The Dolls, A Media Ballet for Fashion Runway
by Claudia Hart
May, 2015
The Walk at The School of the Art Institute, Millenium Park, Chicago

Choreography: Kristina Isabelle
Music composition: Kurt Hentschlager
Projection Design: Liviu Pasare

Performed by:
The Kristina Isabelle Dance Company
Sarah Gonsiorowski
Katie Graves
Kristina Isabelle
Angela Luem
April Torneby

The Dolls is a media ballet by Claudia Hart created specially for the runway of the Fashion Walk 2015. It is inspired by the philosophical idea of the “eternal return.” This is the notion that history endlessly renews itself through a process of decadence, decay and rebirth. To embody this, Hart has molded mathematical cycles into visual form, creating rhythmic, animated patterns that have been projected onto dancers wearing paper, hand-drawn tutus that function not only as wearable art but also as movie screens for her animations. Hart’s animations take the form of these pulsing patterns because they are physically mesmerizing and intentionally hypnotic as a result of their algorithmic qualities.

The music for The Dolls was also specially composed for The Dolls by the media artist and digital composer Kurt Hentschlaeger. To create the score, Hentschlaeger expanded on another piece initially commissioned by Hart in 2010 from Ella Joyce Buckley for Empire, her first mixed-reality performance work, drawing on many of the same themes. Choreography for The Dolls was also composed by another Chicago-based artist, Kristina Isabelle, and performed by the Kristina Isabelle Dance Company.

Channeling the 1999 sci-fi action film, The Matrix, Hart used the mathematical computer grid as the central symbol for our technological era. To further this, she also designed an architectural set that is also virtual, consisting of digital simulations of dollcs houses projected on monumental 25 foot screens. For her set, Hart imagined an abstract computer warehouse filled with old dollhouses culled from the junk heap of some future history. Hart selected her doll houses from the virtual models available as shareware for all users of Internet, populating Google Earth and stored in its repository - the Google 3D Warehouse. Hart scoured Google’s warehouse for architectural monuments from a decadent history, past empires from all over the world. These include The Arch of Labna (a Mesoamerican archaeological site and ceremonial center of the pre-Columbian Maya civilization), the Roman Forum-of-Ceasar, Marie-Antoinette’s Le Petit Trianon (the small chateau on the grounds of Louis XIV’s Versaille, where she dressed as a milkmaid with her ladies-in-waiting), a Queen Anne House from Victorian England; the Dragomir Mansion from Bucharest; and the Paulwall House - still standing in our own ruined Detroit.
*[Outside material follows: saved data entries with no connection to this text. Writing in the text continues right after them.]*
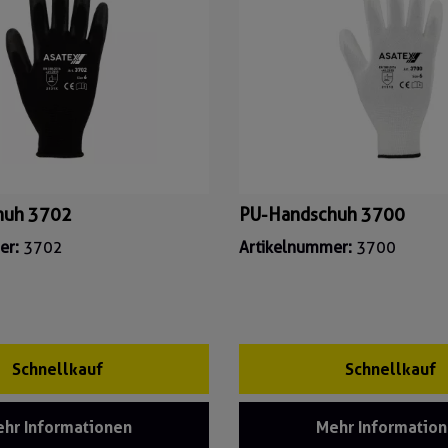
huh 3702
PU-Handschuh 3700
er:
3702
Artikelnummer:
3700
Schnellkauf
Schnellkauf
hr Informationen
Mehr Informatio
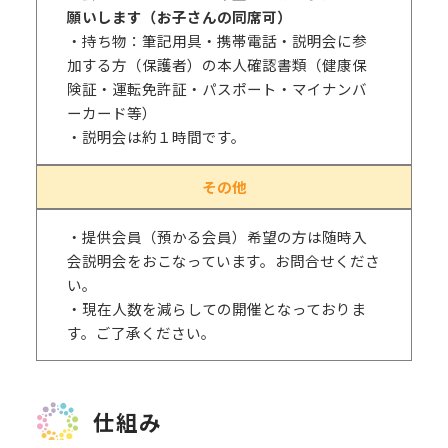
願いします（お子さんの同席可）
・持ち物：筆記用具・携帯電話・説明会に参
加する方（保護者）の本人確認書類（健康保
険証・運転免許証・パスポート・マイナンバ
ーカード等）
・説明会は約１時間です。
その他
・提供会員（預かる会員）希望の方は随時入
会説明会をおこなっています。お問合せくださ
い。
・現在人数を減らしての開催となっておりま
す。ご了承ください。
仕組み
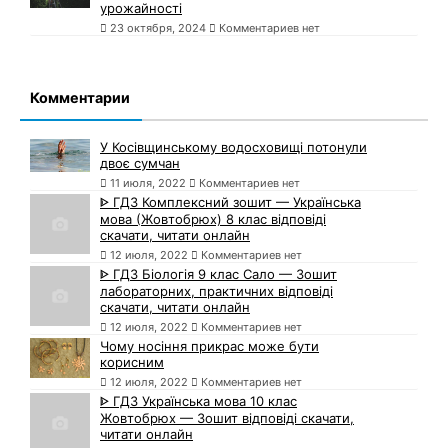
урожайності
23 октября, 2024
Комментариев нет
Комментарии
У Косівщинському водосховищі потонули
двоє сумчан
11 июля, 2022
Комментариев нет
ᐈ ГДЗ Комплексний зошит — Українська
мова (Жовтобрюх) 8 клас відповіді
скачати, читати онлайн
12 июля, 2022
Комментариев нет
ᐈ ГДЗ Біологія 9 клас Сало — Зошит
лабораторних, практичних відповіді
скачати, читати онлайн
12 июля, 2022
Комментариев нет
Чому носіння прикрас може бути
корисним
12 июля, 2022
Комментариев нет
ᐈ ГДЗ Українська мова 10 клас
Жовтобрюх — Зошит відповіді скачати,
читати онлайн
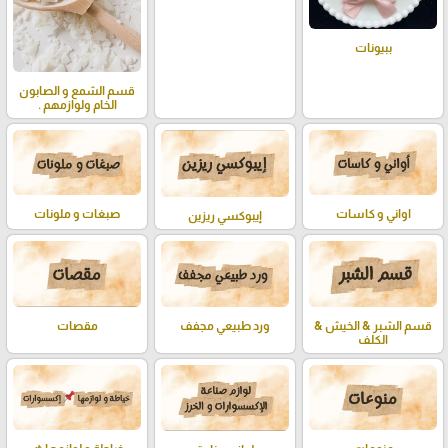
ببيونات
قسم الشمع و الصابون
الخام ولوازمهم .
اواني و كاسات
صبغات و ملونات
إيبوكسي ريزين
قسم الشبر & الخيش &
ورد طبيعي مجفف
مقصات
الكلف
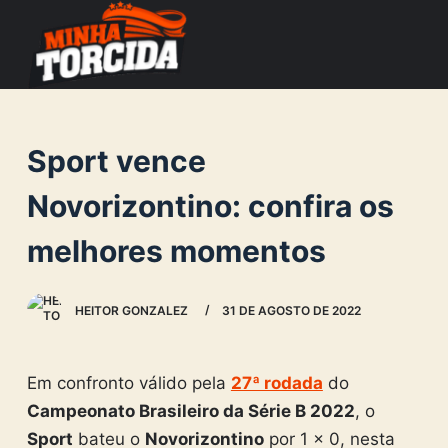
S
k
i
p
t
Sport vence
o
c
Novorizontino: confira os
o
melhores momentos
n
t
e
HEITOR GONZALEZ
31 DE AGOSTO DE 2022
n
t
Em confronto válido pela
27ª rodada
do
Campeonato Brasileiro da Série B 2022
, o
Sport
bateu o
Novorizontino
por 1 x 0, nesta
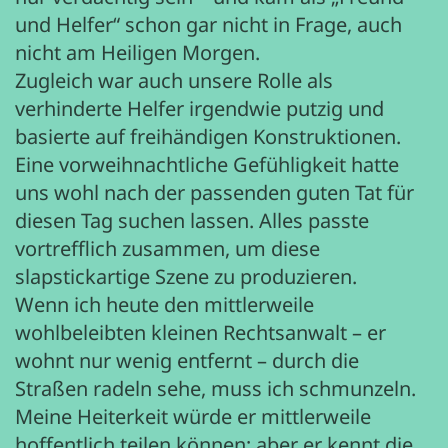
und Helfer“ schon gar nicht in Frage, auch
nicht am Heiligen Morgen.
Zugleich war auch unsere Rolle als
verhinderte Helfer irgendwie putzig und
basierte auf freihändigen Konstruktionen.
Eine vorweihnachtliche Gefühligkeit hatte
uns wohl nach der passenden guten Tat für
diesen Tag suchen lassen. Alles passte
vortrefflich zusammen, um diese
slapstickartige Szene zu produzieren.
Wenn ich heute den mittlerweile
wohlbeleibten kleinen Rechtsanwalt – er
wohnt nur wenig entfernt – durch die
Straßen radeln sehe, muss ich schmunzeln.
Meine Heiterkeit würde er mittlerweile
hoffentlich teilen können; aber er kennt die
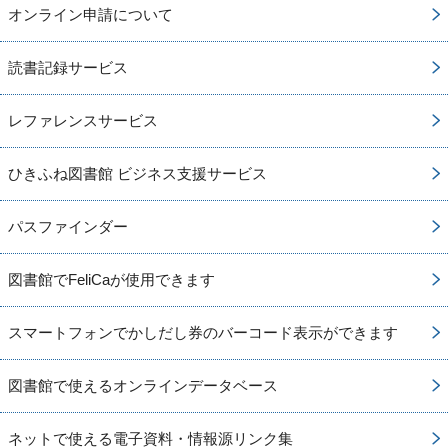
オンライン申請について
読書記録サービス
レファレンスサービス
ひきふね図書館 ビジネス支援サービス
パスファインダー
図書館でFeliCaが使用できます
スマートフォンでかしだし券のバーコード表示ができます
図書館で使えるオンラインデータベース
ネットで使える電子資料・情報源リンク集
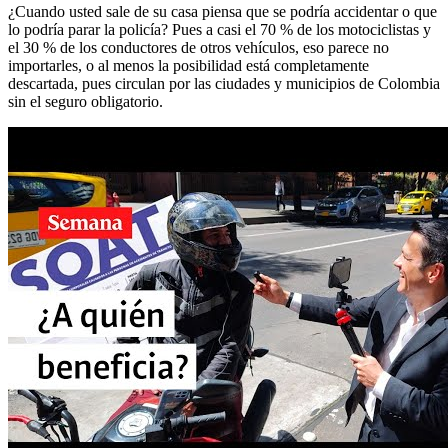
¿Cuando usted sale de su casa piensa que se podría accidentar o que
lo podría parar la policía? Pues a casi el 70 % de los motociclistas y
el 30 % de los conductores de otros vehículos, eso parece no
importarles, o al menos la posibilidad está completamente
descartada, pues circulan por las ciudades y municipios de Colombia
sin el seguro obligatorio.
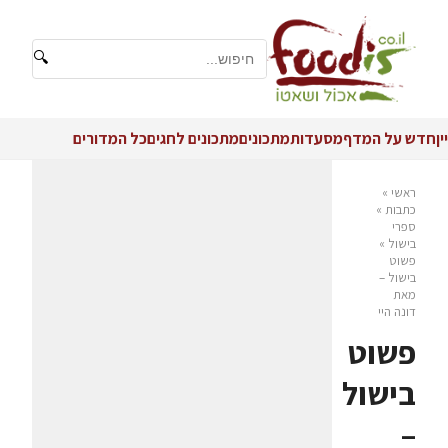
🔍
יין
חדש על המדף
מסעדות
מתכונים
מתכונים לחגים
כל המדורים
ראשי
»
כתבות
»
ספרי
בישול
»
פשוט
בישול –
מאת
דונה היי
פשוט
בישול
–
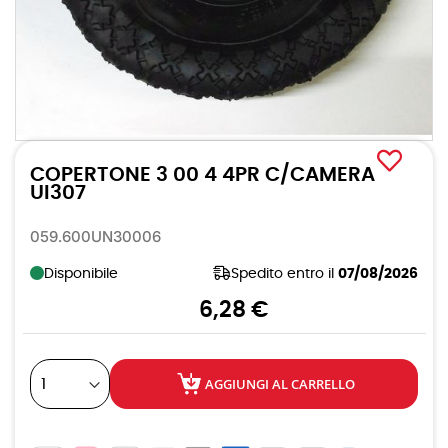
Vai
all'inizio
COPERTONE 3 00 4 4PR C/CAMERA
della
galleria
UI307
di
immagini
059.600UN30006
Disponibile
Spedito entro il
07/08/2026
6,28 €
AGGIUNGI AL CARRELLO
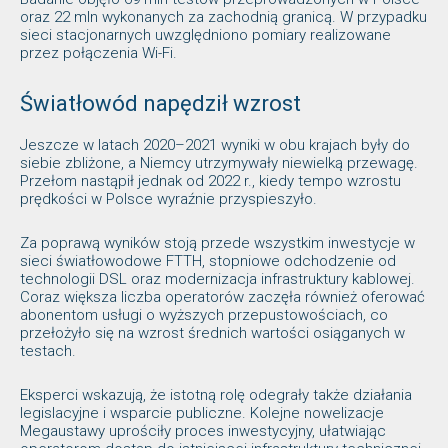
oraz 22 mln wykonanych za zachodnią granicą. W przypadku
sieci stacjonarnych uwzględniono pomiary realizowane
przez połączenia Wi-Fi.
Światłowód napędził wzrost
Jeszcze w latach 2020–2021 wyniki w obu krajach były do
siebie zbliżone, a Niemcy utrzymywały niewielką przewagę.
Przełom nastąpił jednak od 2022 r., kiedy tempo wzrostu
prędkości w Polsce wyraźnie przyspieszyło.
Za poprawą wyników stoją przede wszystkim inwestycje w
sieci światłowodowe FTTH, stopniowe odchodzenie od
technologii DSL oraz modernizacja infrastruktury kablowej.
Coraz większa liczba operatorów zaczęła również oferować
abonentom usługi o wyższych przepustowościach, co
przełożyło się na wzrost średnich wartości osiąganych w
testach.
Eksperci wskazują, że istotną rolę odegrały także działania
legislacyjne i wsparcie publiczne. Kolejne nowelizacje
Megaustawy uprościły proces inwestycyjny, ułatwiając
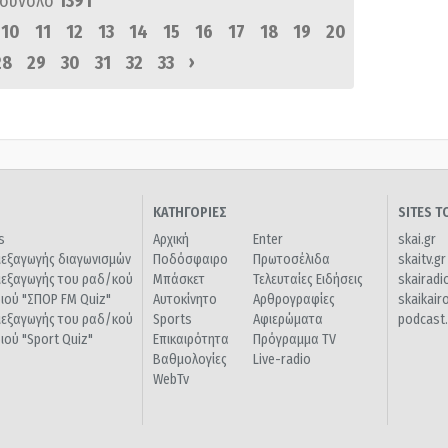
 σύνολο
1391
10
11
12
13
14
15
16
17
18
19
20
›
28
29
30
31
32
33
ΚΑΤΗΓΟΡΙΕΣ
SITES 
s
Αρχική
Enter
skai.gr
ιεξαγωγής διαγωνισμών
Ποδόσφαιρο
Πρωτοσέλιδα
skaitv.gr
ιεξαγωγής του ραδ/κού
Μπάσκετ
Τελευταίες Ειδήσεις
skairadi
διού "ΣΠΟΡ FM Quiz"
Αυτοκίνητο
Αρθρογραφίες
skaikair
ιεξαγωγής του ραδ/κού
Sports
Αφιερώματα
podcast.
διού "Sport Quiz"
Επικαιρότητα
Πρόγραμμα TV
Βαθμολογίες
Live-radio
WebTv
Like her doll houses, Hart’s paper billboard tutus are also drawn from the scion of a fallen empire: the gowns of Margaret Theresa of Spain, among the last of the Spanish Habsburgs. This child princess was also the central figure in the famous painting Las Meninas, a canonical masterpiece by the great 17th-century court painter, Diego Velázquez, and the subject of many of his paintings. The Velázquez princess dresses were modeled by computer and repainted by hand on watercolor paper. Hart then designed animated patterns that pulse to Hentschlaeger’s atmospheric rhythms and then further computer-mapped them back onto Kristina Isabelle’s dancers, all of whom have been strapped into cardboard projection-screen Princess dresses. The resulting experience is strange and also hallucinatory, transforming each dancer into a surrealistic, mechanical paper-doll.

The algorithmic flickering patterns used in The Dolls were made from specially designed graphics based on the symbols of further collapsed empires - from the Faberge eggs of The House of Romanov to the banners and heraldry of Gengis Kahn and the Mongol Empire. Distributed among these are also the current logos and graphical icons of our own multinationals corporations. The end result of all of these flickering signs is in some ways like a stroll through Times Square or a glitzy night in Vegas. But it is also paradoxically and strangely quite trance inducing and meditative. This is because The Dolls is truly heartfelt. The work is intended by its author to induce contemplation on the passage of time and the death of kings, and meant to be a vehicle for some kind of enlightenment.